Friday, October 2, 2009

Multi-cultural Learning with the WWW

Multi-cultural Learning with the World Wide Web.
Multicultural education is of value to teaching and learning as it addresses multiple perspectives, learning styles and equity in classrooms, teaching and learning.
Technology is a of value in education as a tool to leaqnr new subject matter in various ways but also to develop technological skills needed for the workforce. Christine Sleeter, professor and author of many multi-cultural education texts, cites Wood (2002), in her article, Technology as a tool in multi-cultural teaching (2002) "The fact remains:
In order to compete in the workforce, all
cient (85%) of all jobs will require at least
some technical skills." and Sleter and Tettegah state " They will also require multicultural knowledge to apply those skills in their work environment in our rapidly changing demography."

Technology and multicultural teaching can be integrated to engage students in meaningful ways.
Web-based technologies are not the single answer to address all multicultural education learning, however greatly support various types of learning and knowing which supports multi-cultural education.
Christine Sleeter examines how multi-cultural education could potentially change or rather is changing by the introduction of web-based technologies into classrooms and other learning/ teaching venues, in her article, Technology as a tool in multi-cultural teaching (2002). Sleeter and colleague Tettegah, offer examples of how teachers increasing their technological skills began using technology to teach in a variety of creative ways. One point I found particularly valuable was using technology as a tool in multi-cultural teaching with Hawaiians who traditionally use oral stories and dance to pass down knowledge from one generation to the next, and that the technological options matched the learning and teaching styles of the Hawaiian people. I believe this observation to valid and useful for many cultures using oral narratives and dance, such as American Indians and other cultures.

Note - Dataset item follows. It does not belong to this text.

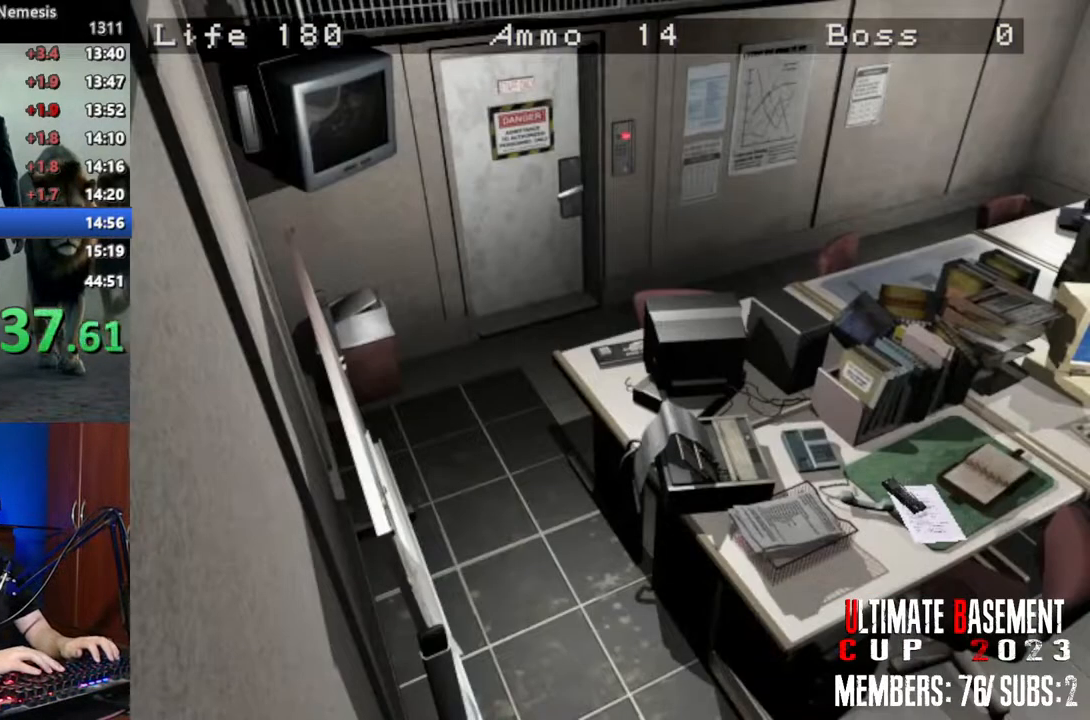
{"keys": ["shift"], "events": [[50, "shift", "up"], [417, "shift", "down"]]}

Sleeter and Tettegah state that “Web-based resources and online education has the potential to serve students not traditionally associated with schools and colleges in a manner unlike traditional education, as well as on ground classrooms.” The example of serving the Hawaiian culture illustrates this point well. I agree that using web-based resources has great potential to reach a great many people who may not normally have such educational opportunities and reach people in way more meaningful to them.

1 comment:

  1. There is a definite need for the increased use of technology in the classroom, but they type of instruction that we need requires professional development. It is difficult to accomplish when schools are focused primarily on standardized test scores, and repeatedly we are put through trainings to increase API and AYP. Maybe I should pass on Sleeter and Gorski's writings to our administrators!